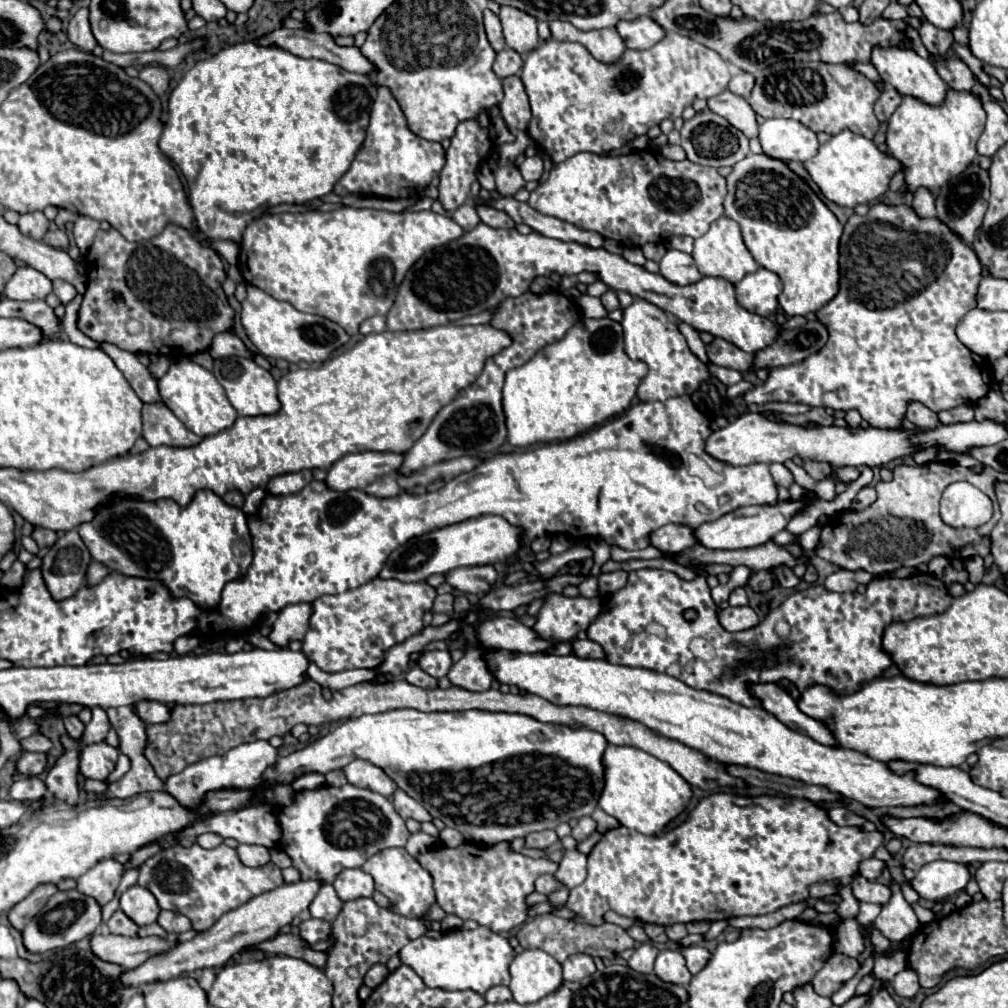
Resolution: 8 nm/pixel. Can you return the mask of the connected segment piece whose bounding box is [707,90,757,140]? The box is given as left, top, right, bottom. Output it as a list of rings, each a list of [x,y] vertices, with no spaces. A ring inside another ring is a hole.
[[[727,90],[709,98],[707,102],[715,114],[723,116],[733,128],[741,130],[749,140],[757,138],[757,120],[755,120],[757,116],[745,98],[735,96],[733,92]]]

○ ○ ○ ○ ○

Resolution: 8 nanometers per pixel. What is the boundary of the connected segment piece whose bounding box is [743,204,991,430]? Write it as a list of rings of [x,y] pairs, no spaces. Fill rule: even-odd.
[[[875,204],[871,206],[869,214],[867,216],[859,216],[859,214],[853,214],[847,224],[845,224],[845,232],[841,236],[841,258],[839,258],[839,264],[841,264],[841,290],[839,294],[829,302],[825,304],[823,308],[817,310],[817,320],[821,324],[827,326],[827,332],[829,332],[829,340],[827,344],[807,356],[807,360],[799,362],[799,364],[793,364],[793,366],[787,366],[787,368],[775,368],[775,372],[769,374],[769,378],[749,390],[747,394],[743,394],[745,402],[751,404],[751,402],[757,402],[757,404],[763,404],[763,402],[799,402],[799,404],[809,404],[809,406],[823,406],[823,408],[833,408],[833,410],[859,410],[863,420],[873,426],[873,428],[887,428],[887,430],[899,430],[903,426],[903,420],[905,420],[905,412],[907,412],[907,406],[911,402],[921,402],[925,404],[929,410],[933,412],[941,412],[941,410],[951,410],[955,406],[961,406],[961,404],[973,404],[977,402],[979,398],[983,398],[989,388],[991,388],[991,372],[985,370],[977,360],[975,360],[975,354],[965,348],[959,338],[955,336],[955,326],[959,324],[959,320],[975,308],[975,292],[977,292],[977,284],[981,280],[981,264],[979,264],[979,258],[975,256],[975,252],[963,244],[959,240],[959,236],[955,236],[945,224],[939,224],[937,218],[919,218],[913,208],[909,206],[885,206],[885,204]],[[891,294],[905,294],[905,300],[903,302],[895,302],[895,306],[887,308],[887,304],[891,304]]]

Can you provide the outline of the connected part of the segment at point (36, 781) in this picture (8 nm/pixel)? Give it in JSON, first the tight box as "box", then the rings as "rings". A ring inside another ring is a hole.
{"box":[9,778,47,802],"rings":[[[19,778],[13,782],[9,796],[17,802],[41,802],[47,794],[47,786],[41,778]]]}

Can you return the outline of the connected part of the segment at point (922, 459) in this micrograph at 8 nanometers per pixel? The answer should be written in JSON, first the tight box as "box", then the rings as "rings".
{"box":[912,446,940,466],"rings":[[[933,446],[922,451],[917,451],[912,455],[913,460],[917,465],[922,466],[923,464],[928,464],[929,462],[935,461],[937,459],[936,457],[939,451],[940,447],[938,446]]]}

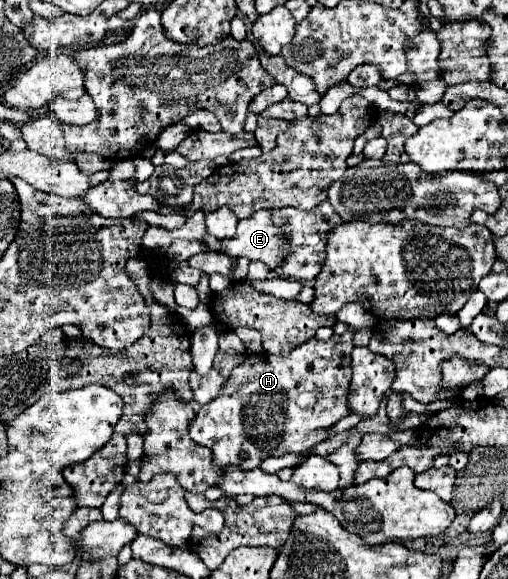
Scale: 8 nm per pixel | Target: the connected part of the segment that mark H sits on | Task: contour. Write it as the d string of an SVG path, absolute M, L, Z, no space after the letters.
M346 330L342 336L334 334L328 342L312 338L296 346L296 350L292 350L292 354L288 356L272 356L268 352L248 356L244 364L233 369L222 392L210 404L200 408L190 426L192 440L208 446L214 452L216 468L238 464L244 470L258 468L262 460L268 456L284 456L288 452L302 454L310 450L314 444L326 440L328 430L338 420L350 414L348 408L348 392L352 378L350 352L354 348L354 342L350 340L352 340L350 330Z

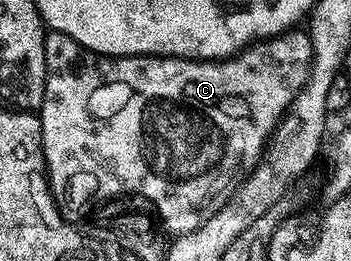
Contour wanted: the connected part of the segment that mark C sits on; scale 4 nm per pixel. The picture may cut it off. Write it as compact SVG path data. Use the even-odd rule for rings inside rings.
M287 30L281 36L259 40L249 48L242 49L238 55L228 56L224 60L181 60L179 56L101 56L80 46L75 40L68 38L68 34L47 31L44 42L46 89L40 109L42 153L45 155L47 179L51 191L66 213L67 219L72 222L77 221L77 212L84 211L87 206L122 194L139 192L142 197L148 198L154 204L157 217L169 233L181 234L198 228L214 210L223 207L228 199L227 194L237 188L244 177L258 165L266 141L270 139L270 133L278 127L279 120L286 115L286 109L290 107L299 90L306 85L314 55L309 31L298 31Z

○ ○ ○ ○ ○

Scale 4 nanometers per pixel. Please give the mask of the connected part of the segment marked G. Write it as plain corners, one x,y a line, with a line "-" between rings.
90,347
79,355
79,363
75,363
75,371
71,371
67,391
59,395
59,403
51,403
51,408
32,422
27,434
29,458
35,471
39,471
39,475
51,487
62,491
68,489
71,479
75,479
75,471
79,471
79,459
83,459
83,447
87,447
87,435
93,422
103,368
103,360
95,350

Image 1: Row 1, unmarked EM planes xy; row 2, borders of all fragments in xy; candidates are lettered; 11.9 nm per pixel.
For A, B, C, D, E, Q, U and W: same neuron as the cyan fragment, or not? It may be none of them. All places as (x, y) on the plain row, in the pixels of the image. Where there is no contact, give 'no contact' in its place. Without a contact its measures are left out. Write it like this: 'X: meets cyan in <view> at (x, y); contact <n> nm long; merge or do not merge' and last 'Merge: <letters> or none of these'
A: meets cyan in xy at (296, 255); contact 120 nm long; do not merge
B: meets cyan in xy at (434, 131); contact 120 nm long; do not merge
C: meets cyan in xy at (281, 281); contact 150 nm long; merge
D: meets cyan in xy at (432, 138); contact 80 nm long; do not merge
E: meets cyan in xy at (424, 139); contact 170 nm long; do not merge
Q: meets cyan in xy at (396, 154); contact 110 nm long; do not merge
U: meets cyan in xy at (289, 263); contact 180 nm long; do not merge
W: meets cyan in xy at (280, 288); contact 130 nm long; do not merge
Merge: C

○ ○ ○ ○ ○

TASK INSTRUCTIONS:
Among the lines above, find the one with "Scale 4 nanometers" and the one with "Image 1: Row". Quote both and everything between them, exactly.

EXERCISE RESPONSE:
Scale 4 nanometers per pixel. Please give the mask of the connected part of the segment marked G. Write it as plain corners, one x,y a line, with a line "-" between rings.
90,347
79,355
79,363
75,363
75,371
71,371
67,391
59,395
59,403
51,403
51,408
32,422
27,434
29,458
35,471
39,471
39,475
51,487
62,491
68,489
71,479
75,479
75,471
79,471
79,459
83,459
83,447
87,447
87,435
93,422
103,368
103,360
95,350

Image 1: Row 1, unmarked EM planes xy; row 2, borders of all fragments in xy; candidates are lettered; 11.9 nm per pixel.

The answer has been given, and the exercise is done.